Un deseo de esos que nacen sabiéndose imposible y muere, como tantos otros, en el rincón más empolvado del desván del alma.
Comprendía que no bastaba perdonarse a sí mismo, era consciente de que pecados como los suyos necesitaban, para ser redimidos, el perdón de sus víctimas y sabía también que jamás lo tendría, al menos no de todas, pues aunque algunas personas pueden perdonar los actos más innobles, para poder hacerlo hay que estar vivo y él, había dejado demasiados cadáveres en su camino.
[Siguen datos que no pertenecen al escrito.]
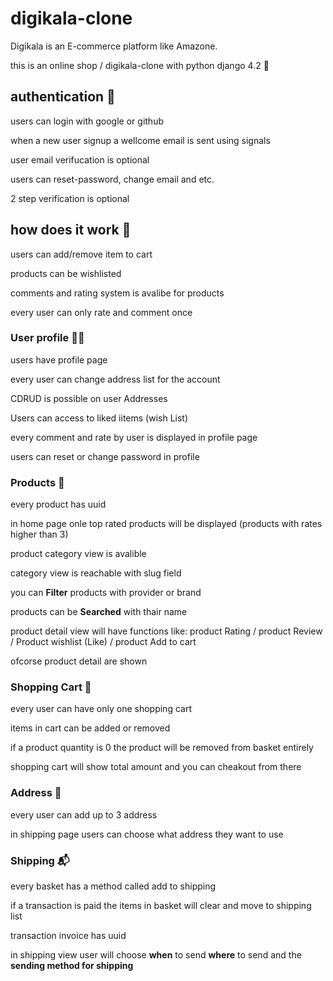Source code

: # digikala-clone

Digikala is an E-commerce platform like Amazone.

this is an online shop / digikala-clone with python django 4.2  🛒

## authentication 🔐

users can login with google or github


when a new user signup a wellcome email is sent using signals

user email verifucation is optional

users can reset-password, change email and etc.

2 step verification is optional



## how does it work 🤔

users can add/remove item to cart

products can be wishlisted

comments and rating system is avalibe for products

every user can only rate and comment once 

### User profile 🧑‍💻 

users have profile page

every user can change address list for the account

CDRUD is possible on user Addresses 

Users can access to liked iitems (wish List)

every comment and rate by user is displayed in profile page

users can reset or change password in profile


### Products 💎 
every product has uuid

in home page onle top rated products will be displayed (products with rates higher than 3)

product category view is avalible

category view is reachable with slug field


you can **Filter** products with provider or brand

products can be **Searched** with thair name

product detail view will have functions like: product Rating / product Review / Product wishlist (Like) / product Add to cart

ofcorse product detail are shown 

### Shopping Cart 🛒 

every user can have only one shopping cart

items in cart can be added or removed 

if a product quantity is 0 the product will be removed from basket entirely

shopping cart will show total amount and you can cheakout from there

### Address 🧾 

every user can add up to 3 address 

in shipping page users can choose what address they want to use

### Shipping 📬 
every basket has a method called add to shipping

if a transaction is paid the items in basket will clear and move to shipping list

transaction invoice has uuid

in shipping view user will choose **when** to send **where** to send and the **sending method for shipping**
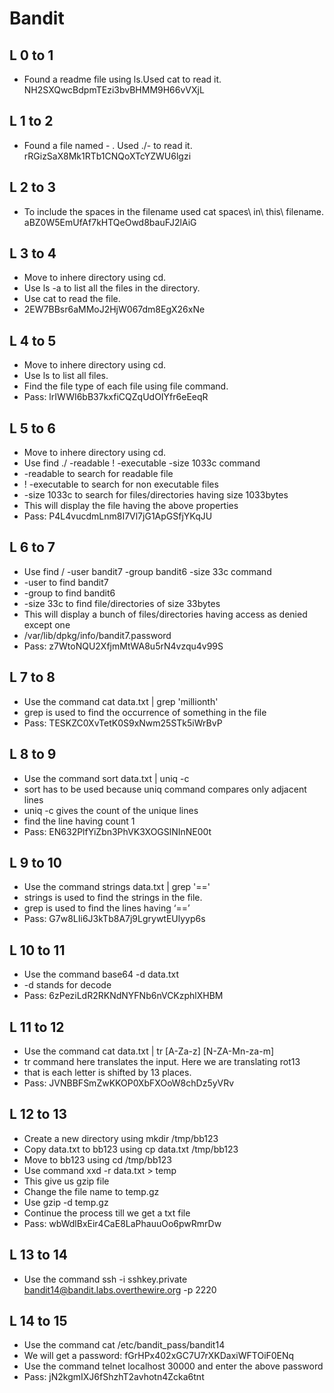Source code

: # Bandit
## L 0 to 1

* Found a readme file using ls.Used cat to read it.  NH2SXQwcBdpmTEzi3bvBHMM9H66vVXjL

## L 1 to 2

* Found a file named - . Used ./- to read it. rRGizSaX8Mk1RTb1CNQoXTcYZWU6lgzi

## L 2 to 3

* To include the spaces in the filename used cat spaces\ in\ this\ filename. aBZ0W5EmUfAf7kHTQeOwd8bauFJ2lAiG

## L 3 to 4

* Move to inhere directory using cd.
* Use ls -a to list all the files in the directory.
* Use cat to read the file.
* 2EW7BBsr6aMMoJ2HjW067dm8EgX26xNe

## L 4 to 5

* Move to inhere directory using cd.
* Use ls to list all files.
* Find the file type of each file using file command.
* Pass: lrIWWI6bB37kxfiCQZqUdOIYfr6eEeqR

## L 5 to 6

* Move to inhere directory using cd.
* Use find ./ -readable ! -executable -size 1033c command
* -readable to search for readable file
* ! -executable to search for non executable files
* -size 1033c to search for files/directories having size 1033bytes 
* This will display the file having the above properties
* Pass: P4L4vucdmLnm8I7Vl7jG1ApGSfjYKqJU

## L 6 to 7

* Use find / -user bandit7 -group bandit6 -size 33c command
* -user to find bandit7
* -group to find bandit6
* -size 33c to find file/directories of size 33bytes
* This will display a bunch of files/directories having access as denied except one
* /var/lib/dpkg/info/bandit7.password
* Pass: z7WtoNQU2XfjmMtWA8u5rN4vzqu4v99S

## L 7 to 8

* Use the command cat data.txt | grep 'millionth'
* grep is used to find the occurrence of something in the file
* Pass: TESKZC0XvTetK0S9xNwm25STk5iWrBvP

## L 8 to 9

* Use the command sort data.txt | uniq -c
* sort has to be used because uniq command compares only adjacent lines
* uniq -c gives the count of the unique lines
* find the line having count 1
* Pass: EN632PlfYiZbn3PhVK3XOGSlNInNE00t

## L 9 to 10

* Use the command strings data.txt | grep '=='
* strings is used to find the strings in the file.
* grep is used to find the lines having ‘==’
* Pass: G7w8LIi6J3kTb8A7j9LgrywtEUlyyp6s

## L 10 to 11

* Use the command base64 -d data.txt
* -d stands for decode
* Pass: 6zPeziLdR2RKNdNYFNb6nVCKzphlXHBM

## L 11 to 12

* Use the command cat data.txt | tr [A-Za-z] [N-ZA-Mn-za-m]
* tr command here translates the input. Here we are translating rot13
* that is each letter is shifted by 13 places.
* Pass: JVNBBFSmZwKKOP0XbFXOoW8chDz5yVRv

## L 12 to 13

* Create a new directory using mkdir /tmp/bb123
* Copy data.txt to bb123 using cp data.txt /tmp/bb123
* Move to bb123 using cd /tmp/bb123 
* Use command xxd -r data.txt > temp
* This give us gzip file 
* Change the file name to temp.gz
* Use gzip -d temp.gz
* Continue the process till we get a txt file
* Pass: wbWdlBxEir4CaE8LaPhauuOo6pwRmrDw

## L 13 to 14

* Use the command ssh -i sshkey.private bandit14@bandit.labs.overthewire.org -p 2220

## L 14 to 15

* Use the command cat /etc/bandit_pass/bandit14
* We will get a password: fGrHPx402xGC7U7rXKDaxiWFTOiF0ENq
* Use the command telnet localhost 30000 and enter the above password
* Pass: jN2kgmIXJ6fShzhT2avhotn4Zcka6tnt







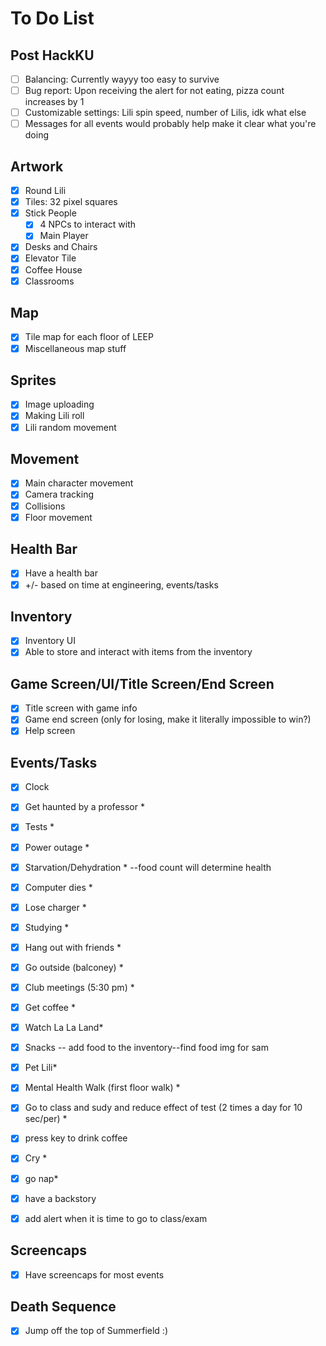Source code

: # To Do List

## Post HackKU

- [ ] Balancing: Currently wayyy too easy to survive
- [ ] Bug report: Upon receiving the alert for not eating, pizza count increases by 1
- [ ] Customizable settings: Lili spin speed, number of Lilis, idk what else
- [ ] Messages for all events would probably help make it clear what you're doing

## Artwork

- [x] Round Lili
- [x] Tiles: 32 pixel squares
- [x] Stick People
  - [x] 4 NPCs to interact with
  - [x] Main Player
- [x] Desks and Chairs
- [x] Elevator Tile
- [x] Coffee House
- [x] Classrooms

## Map

- [x] Tile map for each floor of LEEP
- [x] Miscellaneous map stuff

## Sprites

- [x] Image uploading
- [x] Making Lili roll
- [x] Lili random movement

## Movement

- [x] Main character movement
- [x] Camera tracking
- [x] Collisions
- [x] Floor movement

## Health Bar

- [x] Have a health bar
- [x] +/- based on time at engineering, events/tasks

## Inventory

- [x] Inventory UI
- [x] Able to store and interact with items from the inventory

## Game Screen/UI/Title Screen/End Screen

- [x] Title screen with game info
- [x] Game end screen (only for losing, make it literally impossible to win?)
- [x] Help screen

## Events/Tasks

- [x] Clock
- [x] Get haunted by a professor *
- [x] Tests *
- [x] Power outage *
- [x] Starvation/Dehydration * --food count will determine health
- [x] Computer dies *
- [x] Lose charger *
- [x] Studying *
- [x] Hang out with friends *
- [x] Go outside (balconey) *
- [x] Club meetings (5:30 pm) *
- [x] Get coffee *
- [x] Watch La La Land*
- [x] Snacks -- add food to the inventory--find food img for sam
- [x] Pet Lili*
- [x] Mental Health Walk (first floor walk) *
- [x] Go to class and sudy and reduce effect of test (2 times a day for 10 sec/per) *
- [x] press key to drink coffee
- [x] Cry *
- [x] go nap*
- [x] have a backstory

- [x] add alert when it is time to go to class/exam

## Screencaps

- [x] Have screencaps for most events

## Death Sequence

- [x] Jump off the top of Summerfield :)
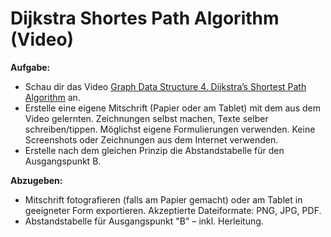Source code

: # Dijkstra Shortes Path Algorithm (Video)

**Aufgabe:**

-   Schau dir das Video [Graph Data Structure 4. Dijkstra’s Shortest Path Algorithm](https://youtu.be/pVfj6mxhdMw) an.
-   Erstelle eine eigene Mitschrift (Papier oder am Tablet) mit dem aus dem Video gelernten. Zeichnungen selbst machen, Texte selber schreiben/tippen. Möglichst eigene Formulierungen verwenden. Keine Screenshots oder Zeichnungen aus dem Internet verwenden.
-   Erstelle nach dem gleichen Prinzip die Abstandstabelle für den Ausgangspunkt B.

**Abzugeben:**

-   Mitschrift fotografieren (falls am Papier gemacht) oder am Tablet in geeigneter Form exportieren. Akzeptierte Dateiformate: PNG, JPG, PDF.
-   Abstandstabelle für Ausgangspunkt "B" – inkl. Herleitung.

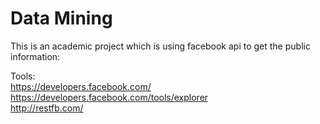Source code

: # Data Mining

This is an academic project which is using facebook api to get the public information:<br />

Tools:<br />
https://developers.facebook.com/<br />
https://developers.facebook.com/tools/explorer<br />
http://restfb.com/
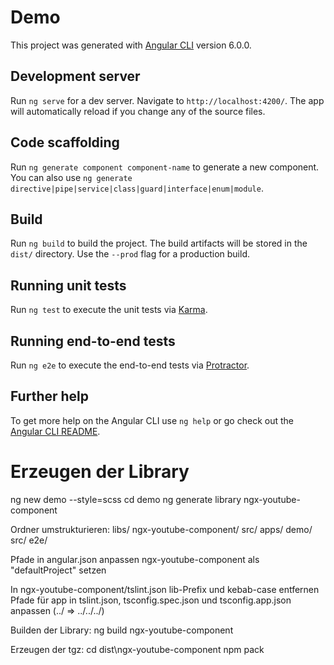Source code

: # Demo

This project was generated with [Angular CLI](https://github.com/angular/angular-cli) version 6.0.0.

## Development server

Run `ng serve` for a dev server. Navigate to `http://localhost:4200/`. The app will automatically reload if you change any of the source files.

## Code scaffolding

Run `ng generate component component-name` to generate a new component. You can also use `ng generate directive|pipe|service|class|guard|interface|enum|module`.

## Build

Run `ng build` to build the project. The build artifacts will be stored in the `dist/` directory. Use the `--prod` flag for a production build.

## Running unit tests

Run `ng test` to execute the unit tests via [Karma](https://karma-runner.github.io).

## Running end-to-end tests

Run `ng e2e` to execute the end-to-end tests via [Protractor](http://www.protractortest.org/).

## Further help

To get more help on the Angular CLI use `ng help` or go check out the [Angular CLI README](https://github.com/angular/angular-cli/blob/master/README.md).

# Erzeugen der Library

ng new demo --style=scss
cd demo
ng generate library ngx-youtube-component

Ordner umstrukturieren:
libs/
ngx-youtube-component/
src/
apps/
demo/
src/
e2e/

Pfade in angular.json anpassen
ngx-youtube-component als "defaultProject" setzen

In ngx-youtube-component/tslint.json
lib-Prefix und kebab-case entfernen
Pfade für app in tslint.json, tsconfig.spec.json und tsconfig.app.json anpassen (../ => ../../../)

Builden der Library:
ng build ngx-youtube-component

Erzeugen der tgz:
cd dist\ngx-youtube-component
npm pack
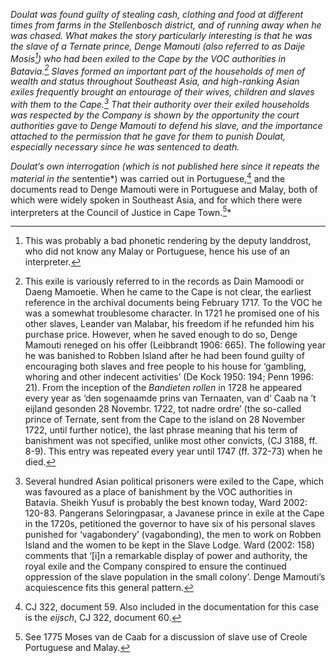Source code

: *Doulat was found guilty of stealing cash, clothing and food at different times from farms in the Stellenbosch district, and of running away when he was chased. What makes the story particularly interesting is that he was the slave of a Ternate prince, Denge Mamouti (also referred to as Daije Mosis[^1]) who had been exiled to the Cape by the VOC authorities in Batavia.[^2] Slaves formed an important part of the households of men of wealth and status throughout Southeast Asia, and high-ranking Asian exiles frequently brought an entourage of their wives, children and slaves with them to the Cape.[^3] That their authority over their exiled households was respected by the Company is shown by the opportunity the court authorities gave to Denge Mamouti to defend his slave, and the importance attached to the permission that he gave for them to punish Doulat, especially necessary since he was sentenced to death.*

*Doulat’s own interrogation (which is not published here since it repeats the material in the* sententie*) was carried out in Portuguese,[^4] and the documents read to Denge Mamouti were in Portuguese and Malay, both of which were widely spoken in Southeast Asia, and for which there were interpreters at the Council of Justice in Cape Town.[^5]*

[^1]: This was probably a bad phonetic rendering by the deputy landdrost, who did not know any Malay or Portuguese, hence his use of an interpreter.

[^2]: This exile is variously referred to in the records as Dain Mamoodi or Daeng Mamoetie. When he came to the Cape is not clear, the earliest reference in the archival documents being February 1717. To the VOC he was a somewhat troublesome character. In 1721 he promised one of his other slaves, Leander van Malabar, his freedom if he refunded him his purchase price. However, when he saved enough to do so, Denge Mamouti reneged on his offer (Leibbrandt 1906: 665). The following year he was banished to Robben Island after he had been found guilty of encouraging both slaves and free people to his house for ‘gambling, whoring and other indecent activities’ (De Kock 1950: 194; Penn 1996: 21). From the inception of the *Bandieten rollen* in 1728 he appeared every year as ‘den sogenaamde prins van Ternaaten, van d’ Caab na ’t eijland gesonden 28 Novembr. 1722, tot nadre ordre’ (the so-called prince of Ternate, sent from the Cape to the island on 28 November 1722, until further notice), the last phrase meaning that his term of banishment was not specified, unlike most other convicts, (CJ 3188, ff. 8-9). This entry was repeated every year until 1747 (ff. 372-73) when he died.

[^3]: Several hundred Asian political prisoners were exiled to the Cape, which was favoured as a place of banishment by the VOC authorities in Batavia. Sheikh Yusuf is probably the best known today, Ward 2002: 120-83. Pangerans Seloringpasar, a Javanese prince in exile at the Cape in the 1720s, petitioned the governor to have six of his personal slaves punished for ‘vagabondery’ (vagabonding), the men to work on Robben Island and the women to be kept in the Slave Lodge. Ward (2002: 158) comments that ‘\[i\]n a remarkable display of power and authority, the royal exile and the Company conspired to ensure the continued oppression of the slave population in the small colony’. Denge Mamouti’s acquiescence fits this general pattern.

[^4]: CJ 322, document 59. Also included in the documentation for this case is the *eijsch*, CJ 322, document 60.

[^5]: See 1775 Moses van de Caab for a discussion of slave use of Creole Portuguese and Malay.
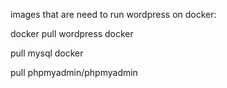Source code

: images that are need to run wordpress on docker: 

docker pull wordpress docker

pull mysql docker

pull phpmyadmin/phpmyadmin
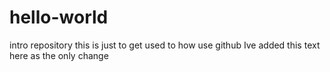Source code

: # hello-world
intro repository
this is just to get used to how use github 
Ive added this text here as the only change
Los corazones muertos no pueden perdonar, y él era especialista en matar corazones traicionando el amor que despertaba.
Como el niño cruel que disfruta matando cachorros a los que conquista con una caricia antes de torturarlos o como un don Juan barato que conquista el amor de un alma femenina para alejarse luego sin mirar atrás, así había ido sembrando él su vida de fantasmas, y las estrellas los alumbraban cuando él salía a mirarlas, burlándose de él.
Ellas, testigos mudos de sus delitos, lo miraban también desde la lejanía, calladas, sin dedo acusador, pero negándole el sosiego que sabían dar a las almas puras cuando en noches solitarias levantan sus ojos al cielo buscando consuelo.
Las serpientes no tienen corazón y las estrellas lo saben.